Jantzen, who has lived in Whitehorse for the past three years but is moving back to Port Moody this summer, told the Georgia Straight that one excursion perfect for summertime is a bike trip up the Seymour Valley Trailway in North Vancouver.
“People in Vancouver don’t realize they have such great access to beautiful old-growth forest,” the 49-year-old author said by phone from Whitby, Ontario. “After a 12-kilometre, undulating, hilly ride up from the gatehouse in the Lower Seymour Conservation Reserve, they can be walking around on boardwalk in an old-growth forest at the edge of the Seymour River.

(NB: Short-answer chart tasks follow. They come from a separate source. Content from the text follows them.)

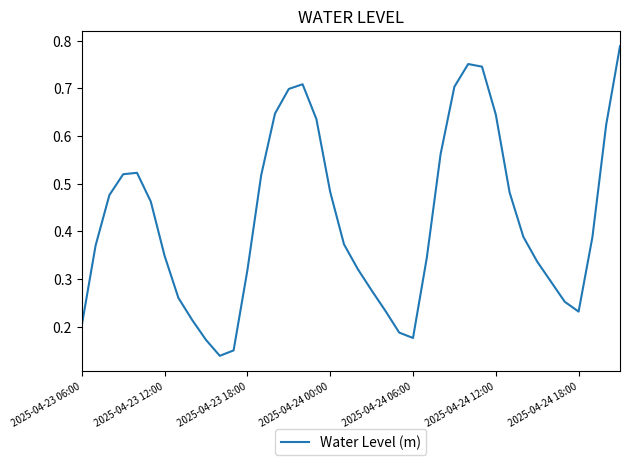

What is the sum of all values?

16.9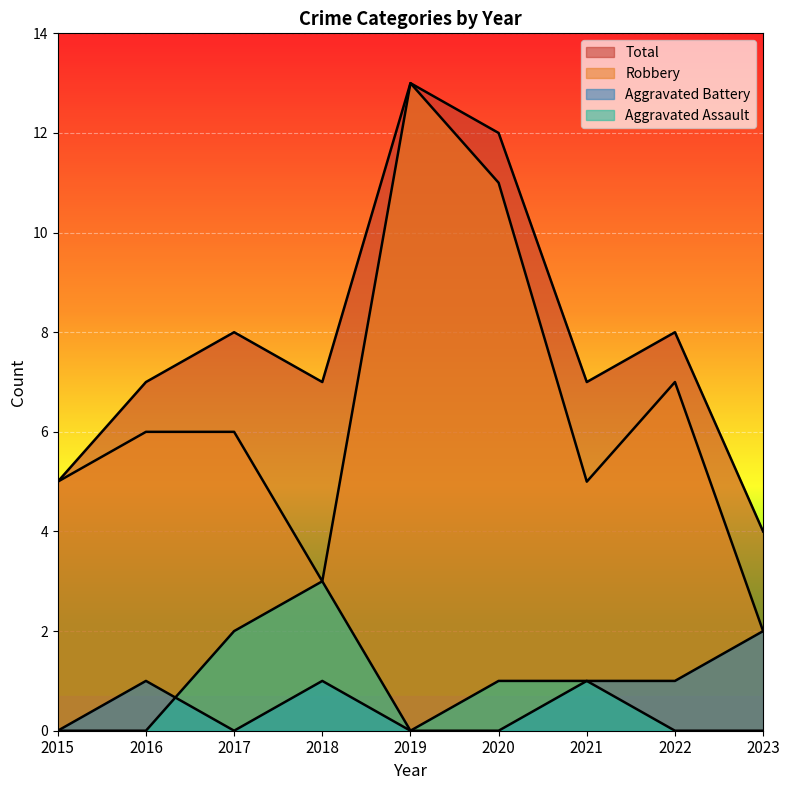

What is the maximum value for Total?

13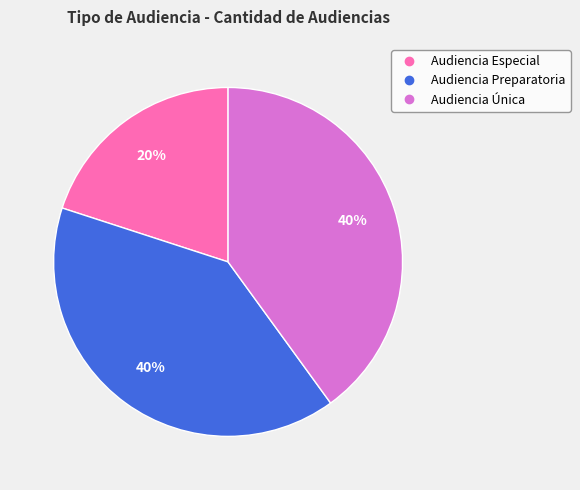

Is there a majority slice in this chart?

No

And it’s stunning.”
Subtitled A Year-Round Guide to Outdoor Recreation in the City’s Natural Environments and spanning 296 pages, Active Vancouver includes statistics, directions, maps, and images by a variety of photographers.

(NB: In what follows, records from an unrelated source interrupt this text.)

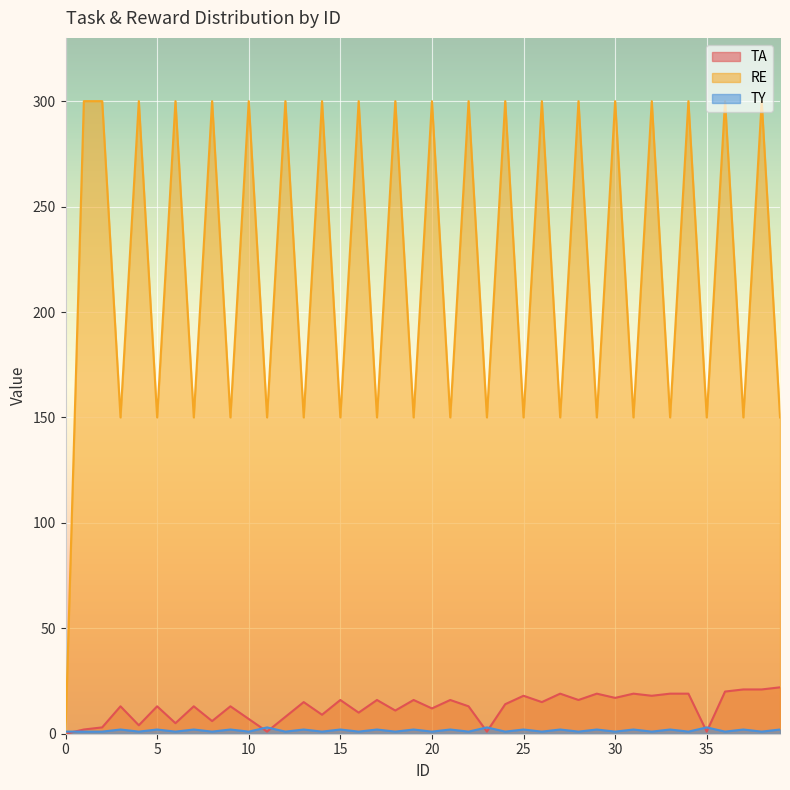

What is the value of the RE point at the 17th from the left?

300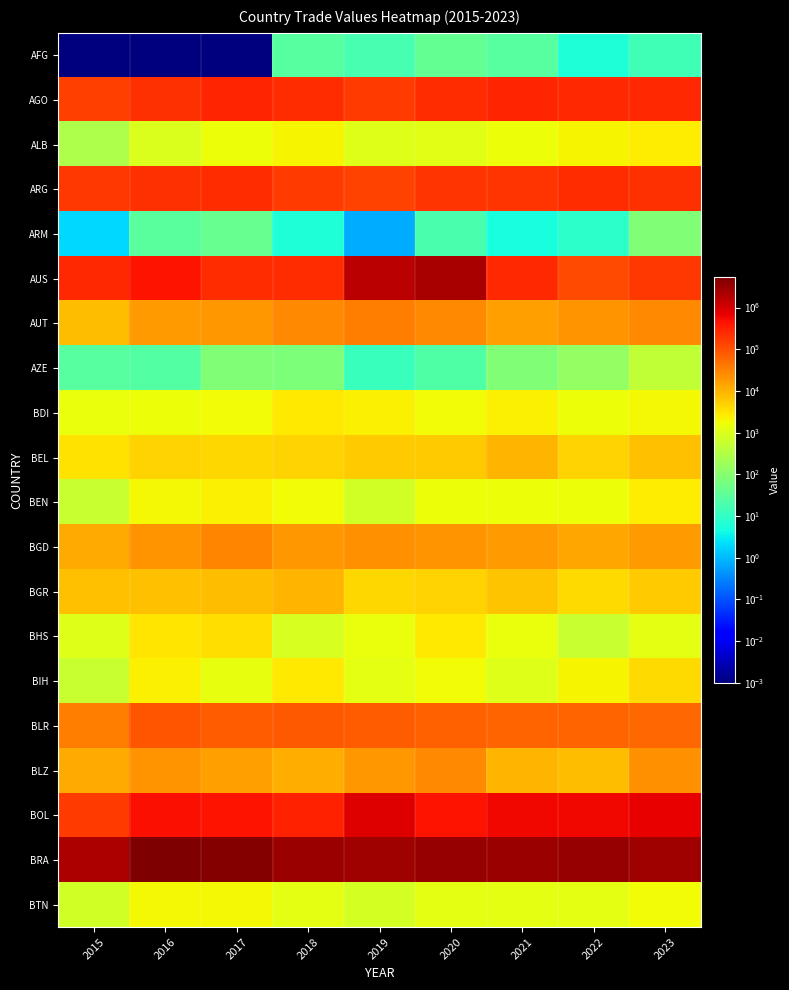

Reading right to left, transcribe all the data shown in this chart.

AFG: 2023=14.7	2022=5.9	2021=26.5	2020=36.6	2019=17.1	2018=25.7	2017=0.0	2016=0.0	2015=0.0
AGO: 2023=268335.7	2022=266942.2	2021=298294.1	2020=248028.4	2019=175098.4	2018=242552.5	2017=280456.3	2016=229710.5	2015=161719.0
ALB: 2023=2503.0	2022=2095.5	2021=1685.7	2020=1117.8	2019=1074.1	2018=2048.8	2017=1689.0	2016=928.5	2015=283.6
ARG: 2023=215934.7	2022=232223.7	2021=201881.8	2020=197379.0	2019=145444.3	2018=172958.1	2017=233919.7	2016=230189.4	2015=180233.1
ARM: 2023=86.5	2022=8.5	2021=5.0	2020=18.5	2019=0.7	2018=5.9	2017=41.8	2016=30.1	2015=2.0
AUS: 2023=190713.3	2022=118987.4	2021=261043.5	2020=2356516.3	2019=1661547.6	2018=250750.7	2017=236876.5	2016=430902.9	2015=261575.0
AUT: 2023=26504.0	2022=19865.1	2021=16651.6	2020=25936.5	2019=33642.4	2018=26310.1	2017=18405.7	2016=17210.3	2015=7937.7
AZE: 2023=461.0	2022=146.2	2021=85.2	2020=22.8	2019=11.9	2018=75.3	2017=80.1	2016=25.5	2015=26.8
BDI: 2023=1952.3	2022=1610.0	2021=2272.2	2020=1856.8	2019=2386.3	2018=2874.6	2017=1775.2	2016=1575.9	2015=1458.4
BEL: 2023=7579.4	2022=4833.6	2021=9142.9	2020=5408.6	2019=5577.1	2018=4630.6	2017=4137.3	2016=4512.3	2015=3420.3
BEN: 2023=2617.3	2022=1673.9	2021=1705.0	2020=1605.6	2019=775.0	2018=1826.0	2017=2238.4	2016=2016.0	2015=598.4
BGD: 2023=17786.9	2022=13798.2	2021=17587.3	2020=21475.2	2019=22078.8	2018=19342.9	2017=28376.5	2016=21196.2	2015=12603.8
BGR: 2023=5653.2	2022=4093.2	2021=6683.9	2020=4795.1	2019=4125.2	2018=9754.0	2017=7687.9	2016=7394.5	2015=7293.2
BHS: 2023=1259.4	2022=593.1	2021=1548.8	2020=2696.2	2019=1557.8	2018=913.8	2017=3703.9	2016=3136.1	2015=1089.0
BIH: 2023=3947.3	2022=2053.9	2021=1018.7	2020=1842.1	2019=1232.2	2018=2673.7	2017=1339.3	2016=2308.0	2015=580.5
BLR: 2023=59232.4	2022=64994.8	2021=63479.0	2020=68932.1	2019=75048.5	2018=87446.6	2017=78767.1	2016=90486.8	2015=33899.3
BLZ: 2023=22561.0	2022=8171.9	2021=9289.6	2020=26511.8	2019=18372.6	2018=11163.7	2017=16366.3	2016=20510.7	2015=12270.9
BOL: 2023=696363.3	2022=595996.4	2021=558393.1	2020=429780.3	2019=852089.9	2018=301855.8	2017=463194.5	2016=470600.8	2015=166275.2
BRA: 2023=2806057.6	2022=3308930.4	2021=2991909.3	2020=3291391.8	2019=2696748.8	2018=2948462.1	2017=4519833.2	2016=5378844.0	2015=2222772.4
BTN: 2023=1797.0	2022=1247.6	2021=1278.6	2020=1288.4	2019=819.6	2018=1240.1	2017=1972.2	2016=1963.0	2015=746.5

Most of the day trips are within Metro Vancouver—such as hiking on Black Mountain and kayaking to Jug Island—but the “Go Further” adventures will have you snowshoeing on Paul Ridge in Garibaldi Provincial Park and cycling the Lochside Trail on Vancouver Island, for instance.
Excursions come with an “Eco-Insight”, which Jantzen described as a short essay aimed at getting readers to “expand their awareness and perhaps their curiosity” about natural history.
“It’s one thing to learn it in the living room while you’re watching the Discovery Channel on TV, but it’s another to be out in the forest and reading a 250-word essay and having it connect to that area,” Jantzen said.
For example, Jantzen noted that many people are aware that bears catch salmon in rivers, but not everyone knows that bears often leave the carcasses on the forest floor, which enriches the trees with nitrogen.
“We’ve always thought that the rivers send nutrients in a one-directional flow from the land to the ocean,” he said. “We’ve never thought—and I think most people haven’t realized—that sometimes you can get nutrients from the ocean coming back on to the land. So it’s really a bidirectional flow.”
Jantzen noted he wrote Active Vancouver because he loves the outdoors and is passionate about the environment.
“I really tried to make the book seasonal,” Jantzen said. “The idea is to use it all year.”